• **Instruction**
Print the lines of the data from the one containing "phylum: Chordata" through the end, exactly as they appear. Leave out every other line.

Collected data
>> Begin

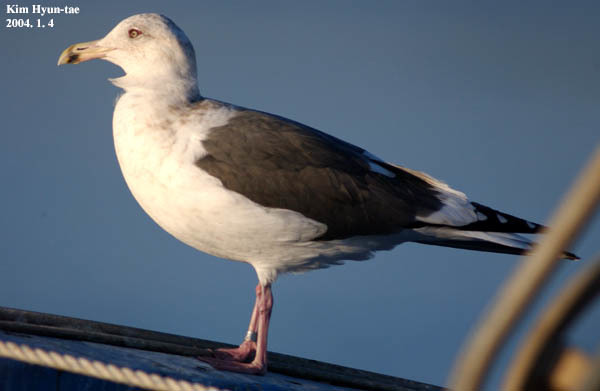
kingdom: Animalia
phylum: Chordata
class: Aves
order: Charadriiformes
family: Laridae
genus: Larus
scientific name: Larus schistisagus
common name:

>> End

• **Result of the exercise**
phylum: Chordata
class: Aves
order: Charadriiformes
family: Laridae
genus: Larus
scientific name: Larus schistisagus
common name:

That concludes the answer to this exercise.